- 1 pound extra-lean ground beef
- 1 package taco seasoning
- 1 medium onion, chopped
- 1 can black beans, undrained
- 1 cup uncooked brown rice
- 1 cup corn niblets, drained
- 1 small jar of salsa of choice
- 6 bell peppers
- 1.5 cup shredded Fontina cheese or Monterey Jack cheese, separated
- Optional: sour cream and guacamole
Preheat the oven to 350 degrees F.
Cut off the tops of the peppers and spoon out the ribs and seeds, then rinse. Lightly sprinkle the inside of the peppers with kosher salt and place in a microwave safe dish with ¼ cup water. Cover with plastic wrap and microwave for 5 minutes or until they start to soften.

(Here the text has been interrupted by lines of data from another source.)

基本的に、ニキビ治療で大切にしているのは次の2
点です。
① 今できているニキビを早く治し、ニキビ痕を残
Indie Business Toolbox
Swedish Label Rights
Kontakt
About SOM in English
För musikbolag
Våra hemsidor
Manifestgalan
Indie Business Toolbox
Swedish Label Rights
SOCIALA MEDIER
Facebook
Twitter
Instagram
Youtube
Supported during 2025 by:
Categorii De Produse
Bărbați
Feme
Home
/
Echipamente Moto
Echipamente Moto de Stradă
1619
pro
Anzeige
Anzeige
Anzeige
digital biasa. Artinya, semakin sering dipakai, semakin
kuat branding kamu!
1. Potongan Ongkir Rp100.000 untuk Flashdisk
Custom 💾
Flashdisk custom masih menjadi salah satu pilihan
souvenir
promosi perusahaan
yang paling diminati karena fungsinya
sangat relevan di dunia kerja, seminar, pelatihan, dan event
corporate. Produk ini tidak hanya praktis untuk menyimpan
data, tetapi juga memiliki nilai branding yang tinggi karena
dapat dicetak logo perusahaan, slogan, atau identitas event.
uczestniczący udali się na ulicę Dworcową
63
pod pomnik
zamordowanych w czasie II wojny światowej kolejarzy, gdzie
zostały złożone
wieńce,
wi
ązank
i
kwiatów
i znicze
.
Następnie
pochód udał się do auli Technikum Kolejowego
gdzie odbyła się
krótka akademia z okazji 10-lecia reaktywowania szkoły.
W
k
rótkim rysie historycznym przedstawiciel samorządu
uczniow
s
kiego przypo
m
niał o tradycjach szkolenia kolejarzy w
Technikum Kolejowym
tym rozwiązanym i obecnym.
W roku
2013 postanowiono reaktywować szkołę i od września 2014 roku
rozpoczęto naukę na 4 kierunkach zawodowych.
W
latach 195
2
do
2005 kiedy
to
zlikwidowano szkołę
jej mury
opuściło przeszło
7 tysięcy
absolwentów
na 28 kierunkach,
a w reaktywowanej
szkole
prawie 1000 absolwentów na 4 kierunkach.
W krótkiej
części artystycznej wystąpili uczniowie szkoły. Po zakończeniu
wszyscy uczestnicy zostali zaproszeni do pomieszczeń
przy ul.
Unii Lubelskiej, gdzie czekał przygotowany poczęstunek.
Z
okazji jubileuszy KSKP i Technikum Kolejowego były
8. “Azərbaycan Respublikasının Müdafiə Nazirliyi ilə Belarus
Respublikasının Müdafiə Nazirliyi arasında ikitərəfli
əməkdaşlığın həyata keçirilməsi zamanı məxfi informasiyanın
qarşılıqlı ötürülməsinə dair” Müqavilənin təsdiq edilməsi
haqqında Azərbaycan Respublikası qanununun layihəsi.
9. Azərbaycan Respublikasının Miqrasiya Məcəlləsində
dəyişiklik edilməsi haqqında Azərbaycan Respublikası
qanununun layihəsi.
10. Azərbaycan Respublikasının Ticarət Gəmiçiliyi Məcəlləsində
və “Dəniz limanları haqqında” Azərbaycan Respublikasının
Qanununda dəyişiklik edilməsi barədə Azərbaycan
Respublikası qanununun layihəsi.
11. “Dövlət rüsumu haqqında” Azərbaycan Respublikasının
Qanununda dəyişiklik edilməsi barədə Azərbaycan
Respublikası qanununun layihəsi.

Brown the ground beef in a large fry pan over medium high heat for 5 minutes or until cooked almost through. Add the taco seasoning and saute another minute.
Add the onion and saute with beef until soft. Add the beans, rice, corn, and salsa – mix and heat through. Then add 1c. of the shredded cheese and remove from heat.
Transfer to an oven-safe baking dish with high sides and fill the peppers with the hot meat and rice mixture. Sprinkle the tops with remaining cheese and bake for 20 minutes or until peppers are tender and cheese is browned. Serve hot.